* **What needs to be done**: Could you copy out every one of the items below word for word, omitting the pictures?

(Dataset items)

Content starts

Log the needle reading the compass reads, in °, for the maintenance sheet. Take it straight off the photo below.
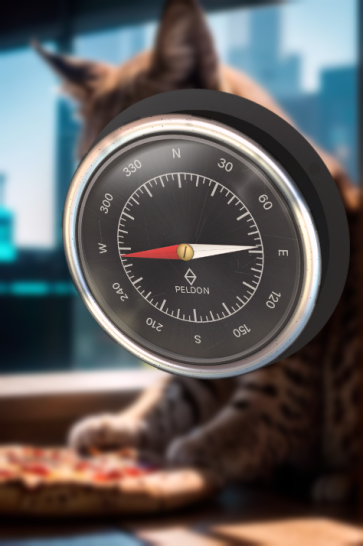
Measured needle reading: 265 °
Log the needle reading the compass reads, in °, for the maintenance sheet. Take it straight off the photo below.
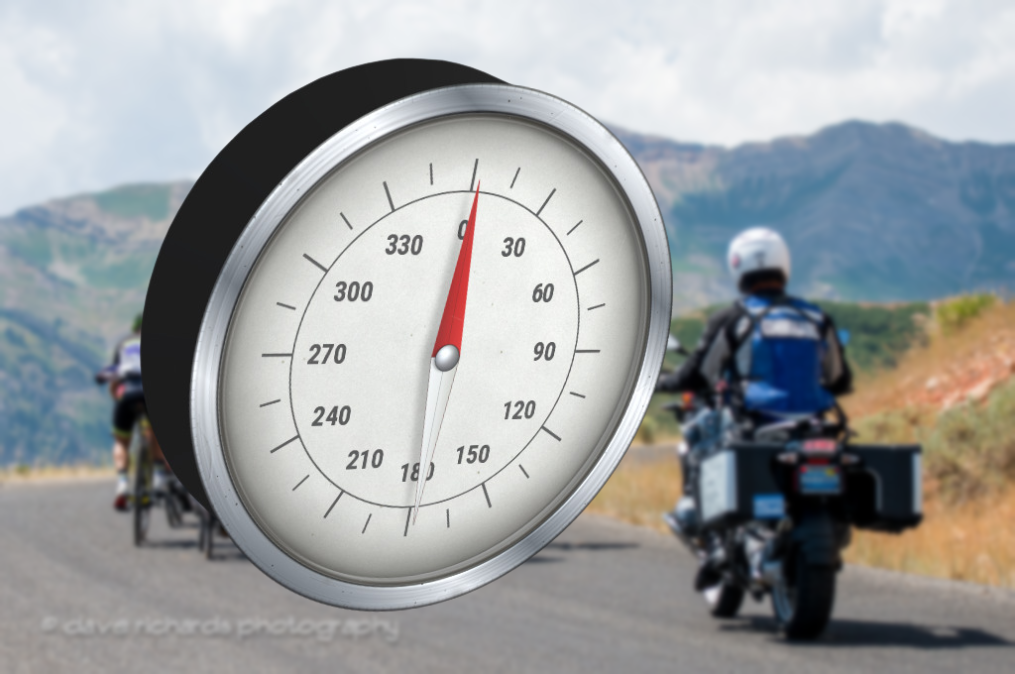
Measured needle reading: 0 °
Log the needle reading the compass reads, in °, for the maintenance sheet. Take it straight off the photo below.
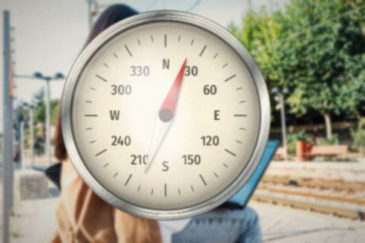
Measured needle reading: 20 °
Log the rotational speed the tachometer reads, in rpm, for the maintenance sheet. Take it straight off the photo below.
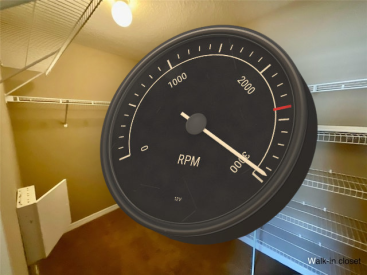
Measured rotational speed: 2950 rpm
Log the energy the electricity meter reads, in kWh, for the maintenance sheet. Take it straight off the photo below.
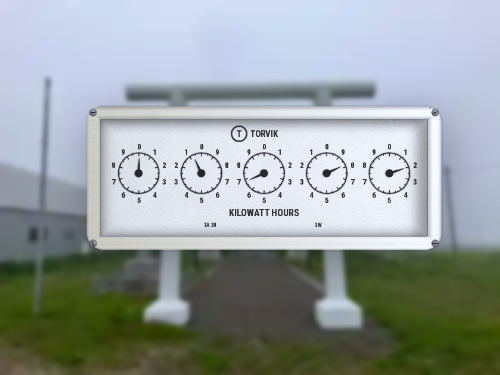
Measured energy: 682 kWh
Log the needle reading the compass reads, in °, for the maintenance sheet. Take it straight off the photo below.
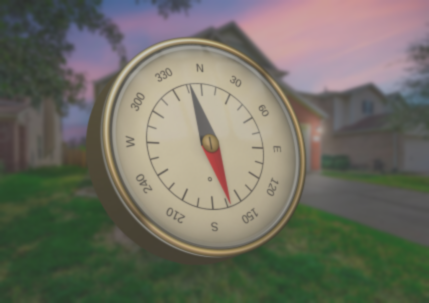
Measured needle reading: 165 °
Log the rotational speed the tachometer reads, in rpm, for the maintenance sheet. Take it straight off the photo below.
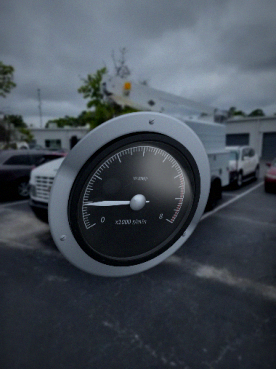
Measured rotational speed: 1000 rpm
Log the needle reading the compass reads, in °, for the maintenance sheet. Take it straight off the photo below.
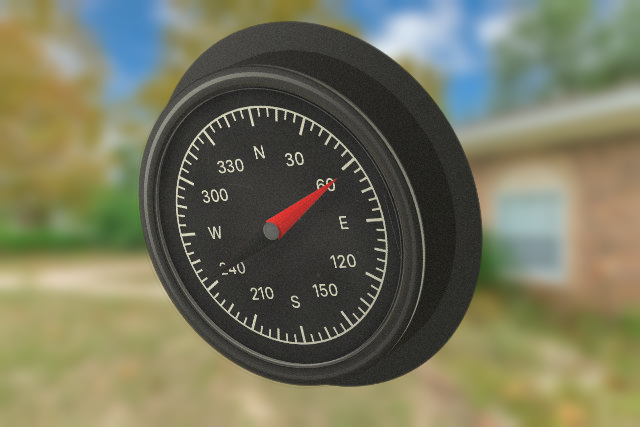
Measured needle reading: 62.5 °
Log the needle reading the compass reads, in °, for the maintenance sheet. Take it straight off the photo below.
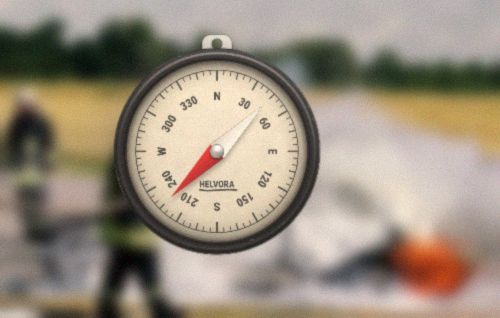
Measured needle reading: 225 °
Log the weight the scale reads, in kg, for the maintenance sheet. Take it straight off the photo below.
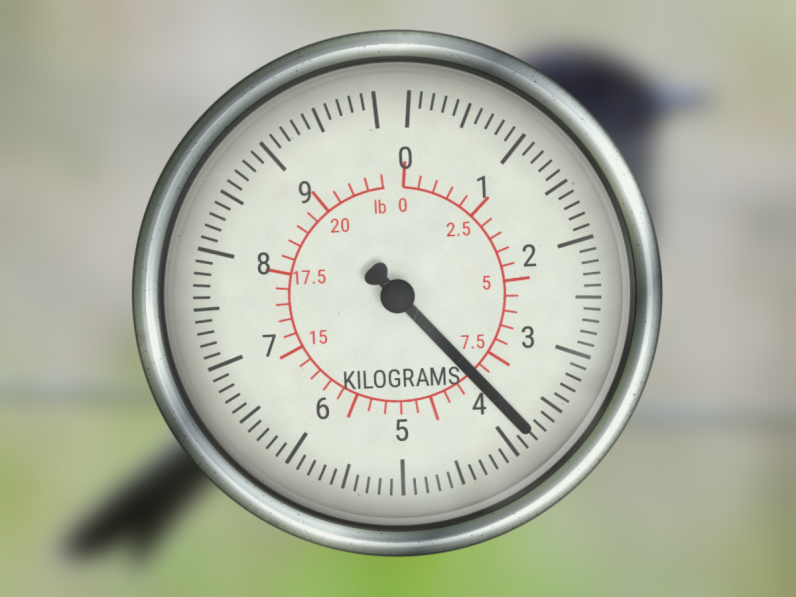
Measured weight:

Content ends

* **Exercise result**:
Log the needle reading the compass reads, in °, for the maintenance sheet. Take it straight off the photo below.
Measured needle reading: 265 °
Log the needle reading the compass reads, in °, for the maintenance sheet. Take it straight off the photo below.
Measured needle reading: 0 °
Log the needle reading the compass reads, in °, for the maintenance sheet. Take it straight off the photo below.
Measured needle reading: 20 °
Log the rotational speed the tachometer reads, in rpm, for the maintenance sheet. Take it straight off the photo below.
Measured rotational speed: 2950 rpm
Log the energy the electricity meter reads, in kWh, for the maintenance sheet. Take it straight off the photo below.
Measured energy: 682 kWh
Log the needle reading the compass reads, in °, for the maintenance sheet. Take it straight off the photo below.
Measured needle reading: 165 °
Log the rotational speed the tachometer reads, in rpm, for the maintenance sheet. Take it straight off the photo below.
Measured rotational speed: 1000 rpm
Log the needle reading the compass reads, in °, for the maintenance sheet. Take it straight off the photo below.
Measured needle reading: 62.5 °
Log the needle reading the compass reads, in °, for the maintenance sheet. Take it straight off the photo below.
Measured needle reading: 225 °
Log the weight the scale reads, in kg, for the maintenance sheet. Take it straight off the photo below.
Measured weight:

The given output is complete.